第28回 こでまりさん


「可愛い我が子」

季節の移りかわりも早いもので、もう秋本番ですね。
私のハンドルはこでまり
私の一番好きな花の名前です。
春の暖かな季節に咲く、質素な花です。
私の性格に良く似た、質素で目立たない、おとなしそうな花。
皆さんの中にもお好きな方、いらっしゃいますか?

我が家には、二人のアスペルガー障害の子がおります。
二人とも同じ障害ですが、経過も適応状況も大分違います。
長男を支え、育てる事は、
私にはとても大変で、大きな試練の連続でした。
長男が診断されたのは、小学5年の春でした。

長男は、それまでに2度、不適応を経験しています。
1度目は保育所時代、2度目は小学3年の時でした。
何が嫌だったのか、年少の冬頃から行き渋るようになりました。
当時の私には、”心も行動も、年齢相応に育っていない幼い子”と映っていました。
それは、先生方にも同様でした。私も先生も障害に気づくことはおろか、
あの子の心の中を見ることさえ怠っていました。

### 課題の指示:
本文の「春の暖かな季節に咲く、質素な花です。」から「1度目は保育所時代、2度目は小学3年の時でした。」までの部分を、一字も変えずに書き写して返しなさい。 資料はこの課題では使いません。

### 記録資料:
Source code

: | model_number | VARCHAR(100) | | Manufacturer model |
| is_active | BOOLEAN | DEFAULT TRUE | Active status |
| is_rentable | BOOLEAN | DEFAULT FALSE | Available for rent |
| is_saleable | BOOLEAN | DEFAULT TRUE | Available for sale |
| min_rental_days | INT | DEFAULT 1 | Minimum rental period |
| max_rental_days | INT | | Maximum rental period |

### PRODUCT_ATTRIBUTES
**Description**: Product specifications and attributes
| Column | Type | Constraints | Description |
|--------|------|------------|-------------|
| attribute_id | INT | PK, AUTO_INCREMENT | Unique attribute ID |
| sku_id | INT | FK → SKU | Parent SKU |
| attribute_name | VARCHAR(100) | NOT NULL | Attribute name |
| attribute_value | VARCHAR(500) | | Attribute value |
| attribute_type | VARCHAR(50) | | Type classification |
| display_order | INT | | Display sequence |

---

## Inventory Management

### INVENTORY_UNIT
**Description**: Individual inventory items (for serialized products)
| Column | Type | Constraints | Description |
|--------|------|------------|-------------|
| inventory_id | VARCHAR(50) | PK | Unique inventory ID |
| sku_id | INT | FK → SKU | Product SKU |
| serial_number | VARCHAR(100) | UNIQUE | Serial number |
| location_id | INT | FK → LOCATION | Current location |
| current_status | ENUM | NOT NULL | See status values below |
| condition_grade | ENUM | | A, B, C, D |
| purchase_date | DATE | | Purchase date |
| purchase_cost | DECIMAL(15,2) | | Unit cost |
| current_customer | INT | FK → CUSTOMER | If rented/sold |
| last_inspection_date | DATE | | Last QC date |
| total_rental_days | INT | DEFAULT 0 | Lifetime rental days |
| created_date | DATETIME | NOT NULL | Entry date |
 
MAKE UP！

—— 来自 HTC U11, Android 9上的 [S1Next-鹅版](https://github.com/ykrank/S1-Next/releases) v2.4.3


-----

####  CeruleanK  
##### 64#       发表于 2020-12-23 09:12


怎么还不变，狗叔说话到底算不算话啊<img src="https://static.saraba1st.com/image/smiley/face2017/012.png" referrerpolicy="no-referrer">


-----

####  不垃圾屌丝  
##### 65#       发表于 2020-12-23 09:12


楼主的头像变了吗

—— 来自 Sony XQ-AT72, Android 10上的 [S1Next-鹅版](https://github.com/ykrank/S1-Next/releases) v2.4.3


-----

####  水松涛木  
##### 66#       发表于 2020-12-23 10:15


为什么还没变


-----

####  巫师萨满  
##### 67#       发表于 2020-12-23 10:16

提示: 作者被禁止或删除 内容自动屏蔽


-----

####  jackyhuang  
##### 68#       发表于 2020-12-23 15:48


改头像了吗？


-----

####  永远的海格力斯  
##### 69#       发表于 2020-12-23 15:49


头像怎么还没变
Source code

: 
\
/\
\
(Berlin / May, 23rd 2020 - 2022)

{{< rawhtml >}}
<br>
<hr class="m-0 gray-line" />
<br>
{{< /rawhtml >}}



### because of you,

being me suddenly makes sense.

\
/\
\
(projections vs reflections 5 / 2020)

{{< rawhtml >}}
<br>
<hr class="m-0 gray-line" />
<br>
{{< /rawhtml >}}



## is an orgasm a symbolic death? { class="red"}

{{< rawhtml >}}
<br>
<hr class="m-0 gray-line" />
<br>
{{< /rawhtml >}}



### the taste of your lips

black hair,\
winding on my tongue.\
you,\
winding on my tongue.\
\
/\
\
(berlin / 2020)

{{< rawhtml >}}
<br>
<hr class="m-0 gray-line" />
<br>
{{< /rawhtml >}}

### 課題の結果:
春の暖かな季節に咲く、質素な花です。
私の性格に良く似た、質素で目立たない、おとなしそうな花。
皆さんの中にもお好きな方、いらっしゃいますか?

我が家には、二人のアスペルガー障害の子がおります。
二人とも同じ障害ですが、経過も適応状況も大分違います。
長男を支え、育てる事は、
私にはとても大変で、大きな試練の連続でした。
長男が診断されたのは、小学5年の春でした。

長男は、それまでに2度、不適応を経験しています。
1度目は保育所時代、2度目は小学3年の時でした。